The most classic example is strength reduction: multiplying by a power of two can be replaced with a shift, and shifting is faster than multiplication. In go1.26’s _gen/generic.rules, this optimization is declared in four lines (one each for bit widths 8/16/32/64):

// x * c, when c is a power of two, rewrites to x << log2(c)
(Mul64 <t> x (Const64 [c])) && isPowerOfTwo(c) && v.Block.Func.pass.name != "opt" =>
    (Lsh64x64 <t> x (Const64 <typ.UInt64> [log64(c)]))

It reads as: match a Mul64 of “x times constant c,” and when the guard isPowerOfTwo(c) holds (and we are not in the pass named opt, leaving it for a later stage to handle), replace the whole thing with an Lsh64x64 that shifts left by log64(c) bits. Bounds-check elimination is written in the same declarative way; for instance, when “the index itself is some constant modulo,” going out of bounds is necessarily false:

// the result of i % y must fall within [0, y), so IsInBounds is always true
(IsInBounds (Mod64u _ y) y) => (ConstBool [true])
(IsInBounds x x) => (ConstBool [false])

These rules are not interpreted. When the compiler is built, _gen/rulegen.go compiles each rule into Go code: the pattern on the left generates a series of nested ifs (comparing operator, arguments, and guards layer by layer), and the right generates statements that construct the new value and rewrite the old one. They ultimately land in the auto-generated big files rewritegeneric.go, rewriteAMD64.go, and so on, and are called within the opt / lower passes. The operator table itself is the same, generated by _gen/*Ops.go. After changing rules or operators, run go generate cmd/compile/internal/ssa once to regenerate.

The trade-off of this “declarative rewriting” is clear. Its benefit is that simple optimizations are quick and intuitive to write, a rule being just one line of “what it looks like, what to turn it into,” with no need for hand-written boilerplate to traverse and replace, and hundreds of rules collected together are readable and easy to review. Its boundary is equally clear: rewrite rules suit only local optimizations whose patterns can be enumerated, while an analysis like prove that needs to maintain global value ranges still has to be hand-written as a Go pass. Separating “declare what can be declared, hand-write only what cannot” is itself another victory of “choosing the right representation,” the same engineering intuition as SSA choosing the right intermediate layer and as the recurring runtime theme of “using the right data structure”: move a problem onto a representation that makes it simple.
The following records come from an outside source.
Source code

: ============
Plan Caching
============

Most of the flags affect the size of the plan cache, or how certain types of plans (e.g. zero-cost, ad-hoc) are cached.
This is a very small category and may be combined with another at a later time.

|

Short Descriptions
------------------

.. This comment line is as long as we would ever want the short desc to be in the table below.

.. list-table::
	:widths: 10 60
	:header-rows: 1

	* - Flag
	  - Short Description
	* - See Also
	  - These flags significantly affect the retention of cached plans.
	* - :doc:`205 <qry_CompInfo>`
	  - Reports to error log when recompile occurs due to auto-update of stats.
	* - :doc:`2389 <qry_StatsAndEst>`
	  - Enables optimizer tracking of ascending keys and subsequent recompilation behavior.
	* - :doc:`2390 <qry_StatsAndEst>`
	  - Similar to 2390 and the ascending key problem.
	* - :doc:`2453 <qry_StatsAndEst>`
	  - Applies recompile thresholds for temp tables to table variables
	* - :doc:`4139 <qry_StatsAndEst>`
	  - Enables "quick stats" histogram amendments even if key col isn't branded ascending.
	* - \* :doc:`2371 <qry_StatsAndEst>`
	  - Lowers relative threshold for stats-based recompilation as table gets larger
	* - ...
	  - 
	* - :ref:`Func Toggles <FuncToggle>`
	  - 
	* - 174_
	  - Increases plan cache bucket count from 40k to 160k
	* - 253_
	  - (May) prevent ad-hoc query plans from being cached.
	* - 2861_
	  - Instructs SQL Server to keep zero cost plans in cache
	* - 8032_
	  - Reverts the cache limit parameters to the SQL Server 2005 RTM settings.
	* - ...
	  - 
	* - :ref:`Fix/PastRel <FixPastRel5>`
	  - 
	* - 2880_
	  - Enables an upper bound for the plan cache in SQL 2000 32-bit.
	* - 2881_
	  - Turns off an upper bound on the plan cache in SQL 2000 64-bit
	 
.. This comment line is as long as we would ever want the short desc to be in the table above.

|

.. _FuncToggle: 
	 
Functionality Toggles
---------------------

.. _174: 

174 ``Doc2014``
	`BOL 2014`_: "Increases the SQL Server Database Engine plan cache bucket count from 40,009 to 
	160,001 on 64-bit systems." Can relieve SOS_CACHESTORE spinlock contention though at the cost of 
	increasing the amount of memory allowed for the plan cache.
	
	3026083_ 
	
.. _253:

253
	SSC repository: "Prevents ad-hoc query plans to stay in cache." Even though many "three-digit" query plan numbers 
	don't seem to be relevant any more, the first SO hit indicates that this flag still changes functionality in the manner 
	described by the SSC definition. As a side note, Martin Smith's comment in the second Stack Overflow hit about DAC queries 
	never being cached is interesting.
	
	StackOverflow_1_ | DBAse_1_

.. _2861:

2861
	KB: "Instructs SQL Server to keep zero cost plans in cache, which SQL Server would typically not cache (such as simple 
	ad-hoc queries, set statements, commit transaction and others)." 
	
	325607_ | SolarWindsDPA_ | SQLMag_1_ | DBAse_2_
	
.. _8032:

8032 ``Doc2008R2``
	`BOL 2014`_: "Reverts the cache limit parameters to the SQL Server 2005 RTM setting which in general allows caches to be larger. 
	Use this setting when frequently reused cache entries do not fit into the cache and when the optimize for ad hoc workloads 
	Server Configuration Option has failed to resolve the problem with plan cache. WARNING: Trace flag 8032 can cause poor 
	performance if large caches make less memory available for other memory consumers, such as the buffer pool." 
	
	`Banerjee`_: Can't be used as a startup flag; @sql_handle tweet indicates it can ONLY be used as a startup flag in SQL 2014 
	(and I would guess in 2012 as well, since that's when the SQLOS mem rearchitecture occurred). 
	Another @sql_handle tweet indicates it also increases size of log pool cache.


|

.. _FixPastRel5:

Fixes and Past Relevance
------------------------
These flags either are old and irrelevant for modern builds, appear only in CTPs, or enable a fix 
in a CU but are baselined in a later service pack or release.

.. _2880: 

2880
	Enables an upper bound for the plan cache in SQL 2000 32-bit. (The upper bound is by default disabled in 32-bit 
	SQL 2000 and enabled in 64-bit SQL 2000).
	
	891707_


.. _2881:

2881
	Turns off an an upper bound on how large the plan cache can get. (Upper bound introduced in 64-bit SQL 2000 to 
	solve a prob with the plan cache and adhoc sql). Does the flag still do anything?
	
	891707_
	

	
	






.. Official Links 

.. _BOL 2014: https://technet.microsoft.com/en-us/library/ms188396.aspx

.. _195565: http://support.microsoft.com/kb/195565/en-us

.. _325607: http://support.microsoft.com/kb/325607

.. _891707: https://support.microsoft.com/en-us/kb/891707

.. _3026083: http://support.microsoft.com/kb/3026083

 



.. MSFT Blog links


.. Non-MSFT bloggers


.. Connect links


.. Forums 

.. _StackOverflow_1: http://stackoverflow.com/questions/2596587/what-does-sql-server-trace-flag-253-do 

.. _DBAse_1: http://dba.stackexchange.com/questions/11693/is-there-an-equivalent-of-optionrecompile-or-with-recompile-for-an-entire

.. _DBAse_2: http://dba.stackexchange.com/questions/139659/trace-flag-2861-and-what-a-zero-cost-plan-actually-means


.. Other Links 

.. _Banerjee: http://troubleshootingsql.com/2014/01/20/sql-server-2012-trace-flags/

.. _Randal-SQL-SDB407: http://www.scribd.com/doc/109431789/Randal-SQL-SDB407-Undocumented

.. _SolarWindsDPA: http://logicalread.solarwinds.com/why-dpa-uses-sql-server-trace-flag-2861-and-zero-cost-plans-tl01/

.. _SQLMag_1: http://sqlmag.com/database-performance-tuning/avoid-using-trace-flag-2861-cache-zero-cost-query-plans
15.2.5 GOSSAFUNC: Seeing the Pipeline Clearly

To get an intuitive feel for what each of the above steps does to a program, the most effective tool is GOSSAFUNC. Given the name of the function to observe, the compiler exports its SSA form after every pass, together with the final assembly:

1
GOSSAFUNC=abs go build

It generates an ssa.html in which each column corresponds to a compilation stage, ordered from the initial generic SSA all the way to the architecture SSA after lower, down to the generated assembly. Clicking a value or block highlights its associations, making it easy to trace along the use-def chain and the control flow. To verify whether the x*8 => x<<3 from 15.2.4 really happens, just compare the two columns before and after opt to see Mul64 become Lsh64x64. GOSSAFUNC also supports package-qualified names (GOSSAFUNC=pkg.Foo), viewing the control-flow graph of only certain passes (GOSSAFUNC="Foo:sccp,deadcode"), and appending + to dump non-HTML text to standard output. Treat it as the workbench for reading the later sections of this chapter: every class of optimization discussed in 15.3 The Optimizer can be found in this table at the column before and after it takes effect.